You do not need this post to get started as WXT - Getting Started Documentation is good enough, but let me tell you what I did for good orders sake.

I used npx and wxt to create the project:

npx wxt@latest init ogpatrol

Then entered the project directory and installed the dependencies:

cd ogpatrol && npm install

Finally, I ran the project in the development mode targeting Firefox:

npm run dev:firefox

This compiled the project and opened a new Firefox window with the extension loaded. I could locate the extension icon in the toolbar, click on it and see the Welcome popup. Great!

I also ran the project in the development mode targeting Chrome:

npm run dev

Same! The extension was loaded in a new Chrome (actually Chromium in my case) window and I could see the Welcome popup.

Finally, I created a GitHub repository for the project and pushed the codebase:

gh repo create "ogpatrol" --public --push --source .

You can see it yourself ogpatrol.

Indulging in the Code

So far, nothing much has been achieved. No thrill, no joy.

How about we listen to tab events and read the content of the Webpage loaded or activated?

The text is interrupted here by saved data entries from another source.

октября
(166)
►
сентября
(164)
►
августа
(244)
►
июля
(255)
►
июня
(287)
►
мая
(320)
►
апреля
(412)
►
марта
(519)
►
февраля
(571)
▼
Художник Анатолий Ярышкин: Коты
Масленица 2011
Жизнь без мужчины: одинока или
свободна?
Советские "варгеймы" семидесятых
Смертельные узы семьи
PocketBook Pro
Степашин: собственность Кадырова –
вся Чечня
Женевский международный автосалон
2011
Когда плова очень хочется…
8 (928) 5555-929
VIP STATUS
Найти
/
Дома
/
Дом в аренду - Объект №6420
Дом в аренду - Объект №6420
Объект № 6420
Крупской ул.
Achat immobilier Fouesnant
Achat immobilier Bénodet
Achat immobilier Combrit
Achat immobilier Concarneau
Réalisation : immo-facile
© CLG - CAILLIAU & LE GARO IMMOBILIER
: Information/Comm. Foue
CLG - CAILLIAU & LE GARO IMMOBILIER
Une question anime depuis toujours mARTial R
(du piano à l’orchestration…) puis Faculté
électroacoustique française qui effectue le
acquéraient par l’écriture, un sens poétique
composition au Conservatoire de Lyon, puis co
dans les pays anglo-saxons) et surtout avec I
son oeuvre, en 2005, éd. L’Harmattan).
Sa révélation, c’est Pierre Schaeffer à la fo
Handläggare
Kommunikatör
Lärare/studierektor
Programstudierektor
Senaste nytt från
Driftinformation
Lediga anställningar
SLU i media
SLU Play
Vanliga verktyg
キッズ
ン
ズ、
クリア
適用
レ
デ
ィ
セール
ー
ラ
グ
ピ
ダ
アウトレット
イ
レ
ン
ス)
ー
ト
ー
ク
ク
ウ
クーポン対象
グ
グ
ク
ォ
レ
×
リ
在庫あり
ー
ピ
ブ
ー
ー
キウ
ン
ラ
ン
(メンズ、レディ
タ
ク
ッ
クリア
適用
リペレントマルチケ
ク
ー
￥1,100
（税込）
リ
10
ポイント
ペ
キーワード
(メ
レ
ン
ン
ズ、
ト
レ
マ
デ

Let's see the diff to the background.ts file:

diff --git a/entrypoints/background.ts b/entrypoints/background.ts
index f96fa48..856e65c 100644
--- a/entrypoints/background.ts
+++ b/entrypoints/background.ts
@@ -1,3 +1,44 @@
 export default defineBackground(() => {
-  console.log('Hello background!', { id: browser.runtime.id });
+  browser.tabs.onActivated.addListener(({ tabId }) => {
+    process(tabId);
+  });
+
+  browser.tabs.onUpdated.addListener((tabId, changeInfo) => {
+    if (changeInfo?.status === "complete") {
+      process(tabId);
+    }
+  });
 });
+
+async function process(tabId: number) {
+  // Get the tab:
+  const tab = await browser.tabs.get(tabId);
+
+  // Attempt to get the tab URL;
+  const url = tab.url ?? tab.pendingUrl;
+
+  // Return if we do not have a URL:
+  if (!url) {
+    return;
+  }
+
+  // Attempt to get the hostname:
+  const hostname = new URL(url).hostname;
+
+  // Return if we do not have a hostname:
+  if (!hostname) {
+    return;
+  }
+
+  // Cool, we have a nice tab!
+  console.log("Tab activated:", url, hostname);
+
+  const [{ result }] = await browser.scripting.executeScript({
+    target: { tabId },
+    func: () => {
+      return document.documentElement.outerHTML;
+    },
+  });
+
+  console.log(result);
+}

Let me explain what is going on here...

background.ts is the entrypoint for the background script. This script runs in the background (surprise!) and listens to various events. We are listening to two events: tabs.onActivated and tabs.onUpdated.

When a tab is activated or updated, we call our process function with the tab identifier. The process function gets the tab, attempts to extract the URL and hostname, and if successfull, it executes a script in the tab to get the content of the Webpage and log it.

In my first attempt, it did not work, and instead it showed me an error in the Browser Console:

Error: Missing host permission for the tab

Note that the Browser Console is different from the Web Console. You can open it by pressing Ctrl+Shift+J in Firefox, and select the "Multiprocess" option to see the console message from the background script.

It turned out to be a permission issue. We need to add make the following change in the wxt.config.ts file:

diff --git a/wxt.config.ts b/wxt.config.ts
index 1e2f53d..2c6fc40 100644
--- a/wxt.config.ts
+++ b/wxt.config.ts
@@ -1,4 +1,9 @@
 import { defineConfig } from 'wxt';

 // See https://wxt.dev/api/config.html
-export default defineConfig({});
+export default defineConfig({
+  manifest: {
+    permissions: ["scripting"],
+    host_permissions: ["<all_urls>"],
+  },
+});

We added the scripting permission to access the browser.scripting API and <all_urls> host permission to access the content of the Webpage.

The latter is why we all love browser extensions, right? Such a yummy permission. We hate it when others do it, we love it when we do it. That's the rule.

Anyway, by now, we can see the content of the Webpage in the Browser Console.

Wrap Up

We started our journey to create a Web browser extension using WXT. We set up the development environment and listened to tab events to read the content of the Webpage by stripping our users' privacy rights. Lovely...

We will continue this journey in next posts by trying to read the OpenGraph tags of the Webpage and show them in a popup.